Pull out every line of the listing below that contains the word "date", and copy each one unchanged.

>> Start Given data

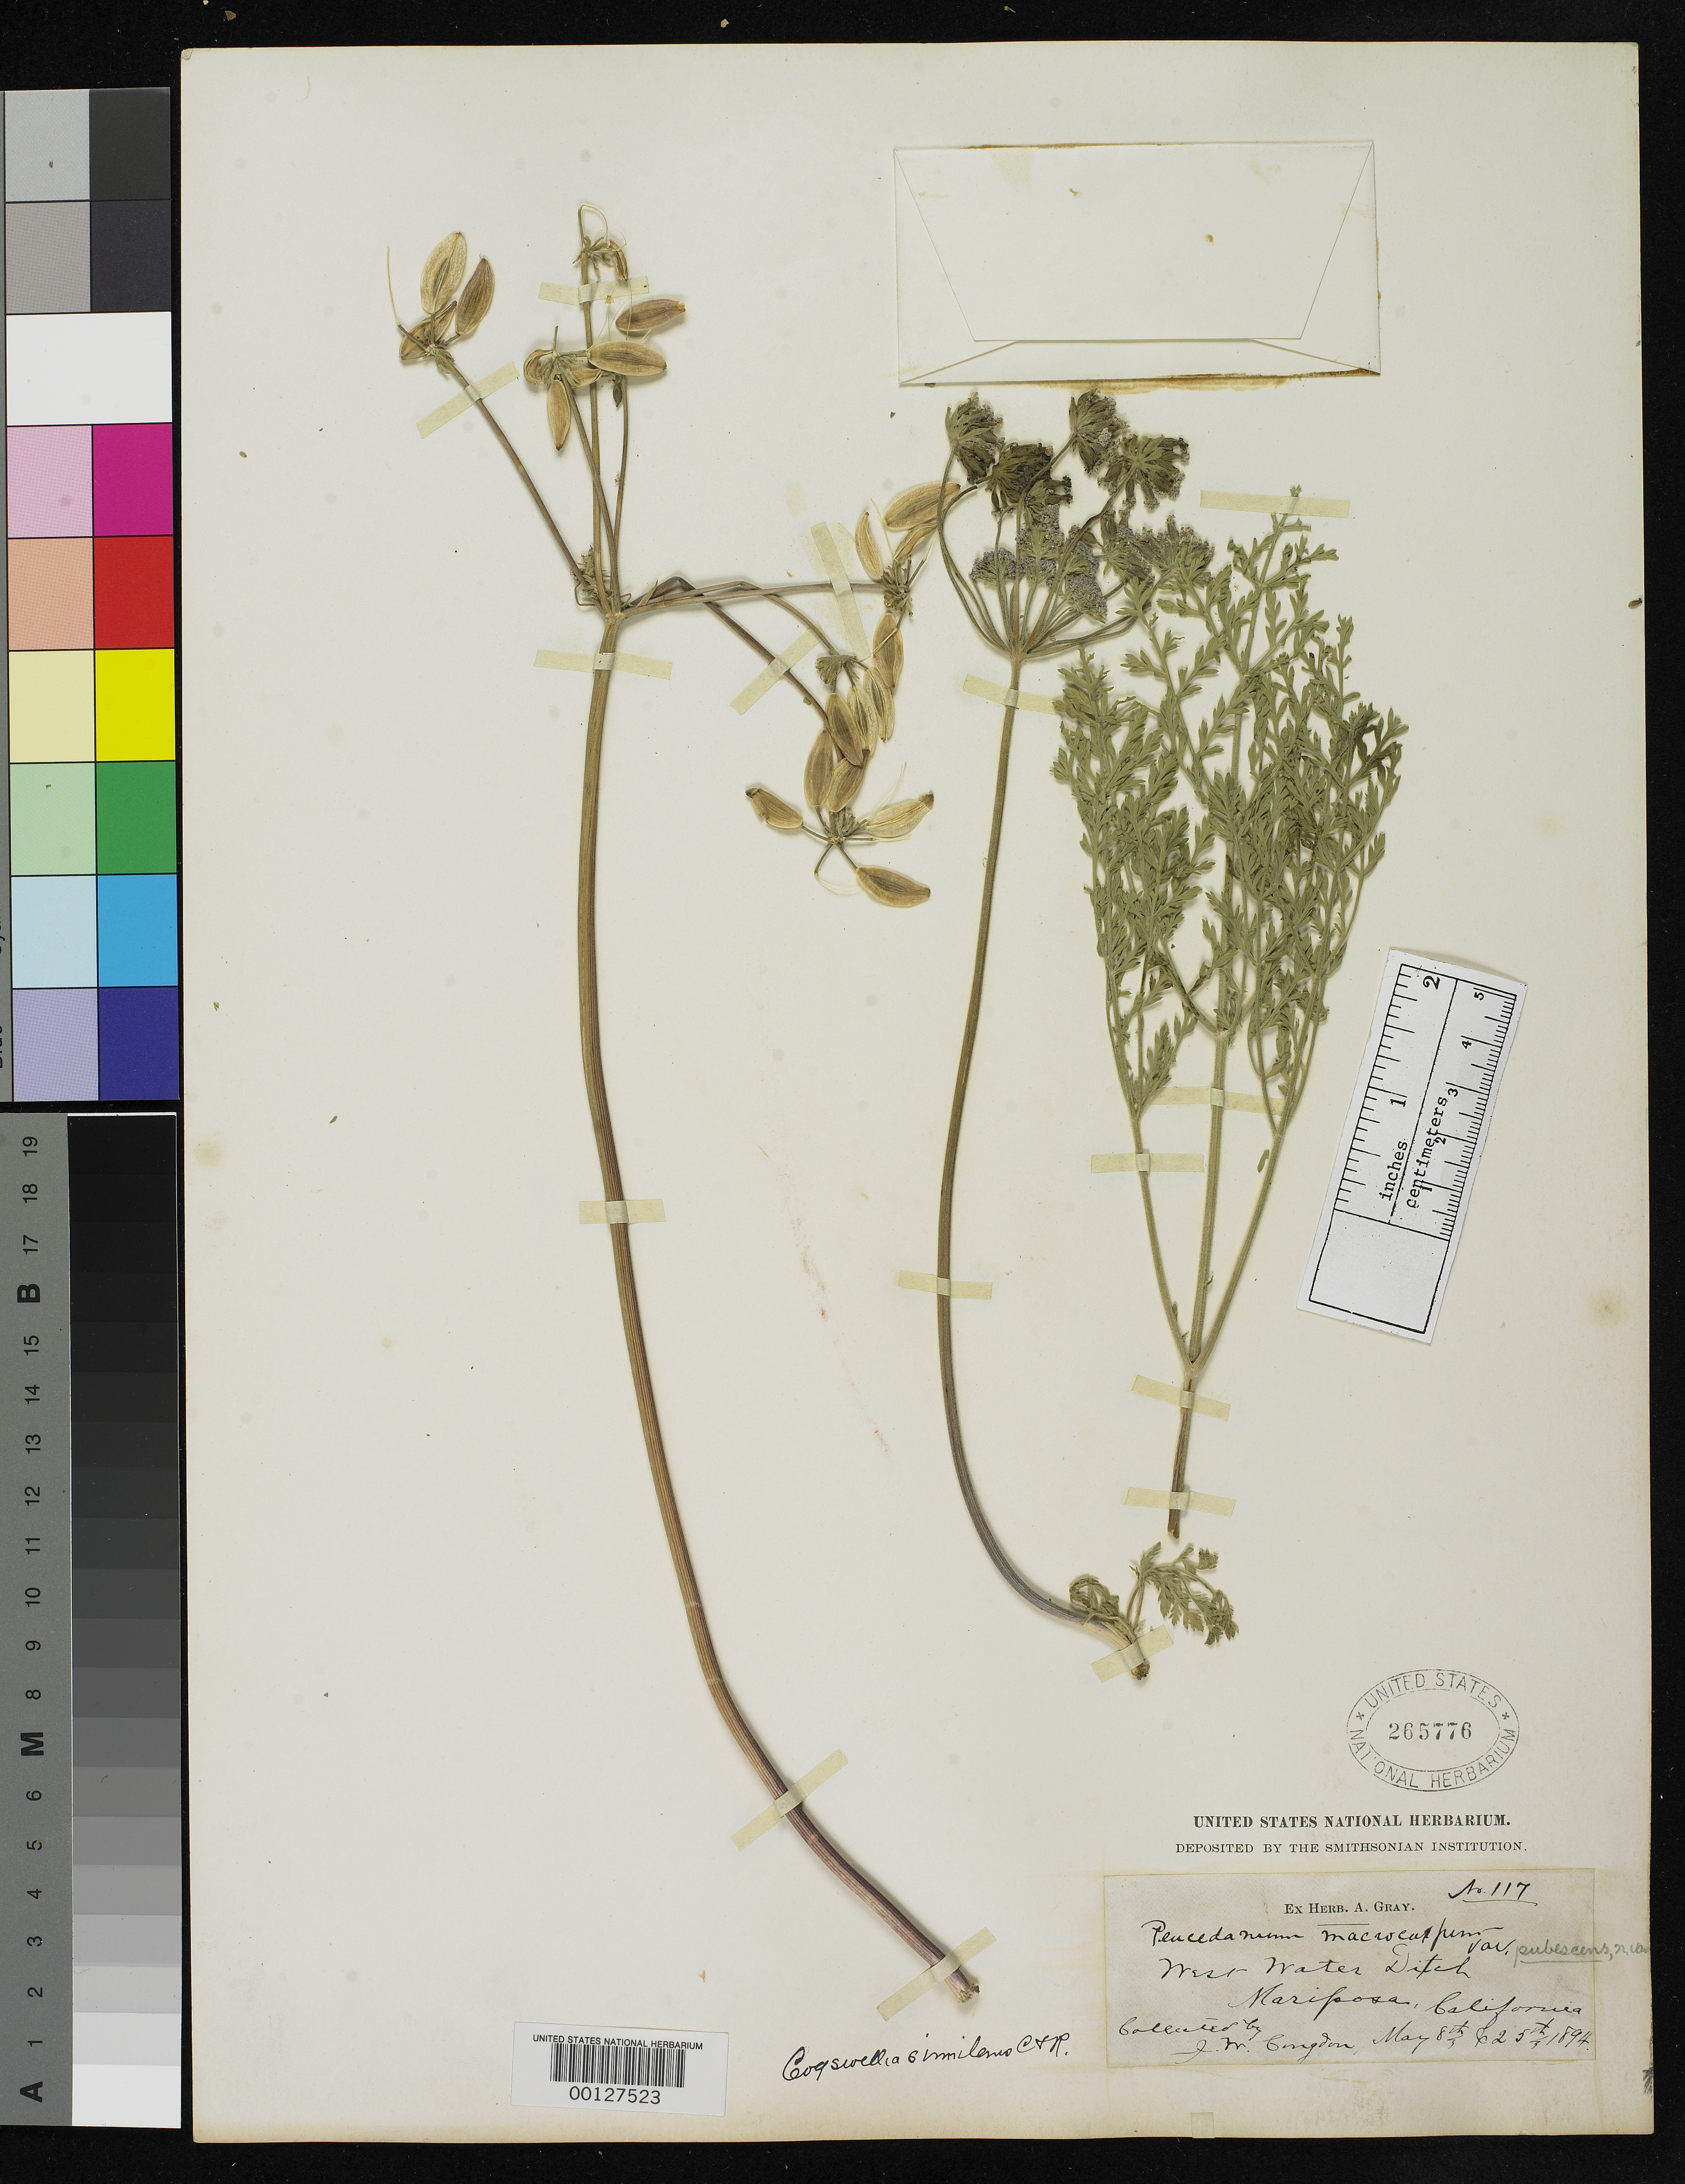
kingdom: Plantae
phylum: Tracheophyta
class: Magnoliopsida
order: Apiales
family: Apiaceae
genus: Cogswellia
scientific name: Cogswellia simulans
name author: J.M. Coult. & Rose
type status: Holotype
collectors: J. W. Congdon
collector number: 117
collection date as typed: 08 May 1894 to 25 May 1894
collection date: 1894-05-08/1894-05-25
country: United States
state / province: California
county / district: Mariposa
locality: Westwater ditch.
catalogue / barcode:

>> End Given data

● Expected answer:
collection date as typed: 08 May 1894 to 25 May 1894
collection date: 1894-05-08/1894-05-25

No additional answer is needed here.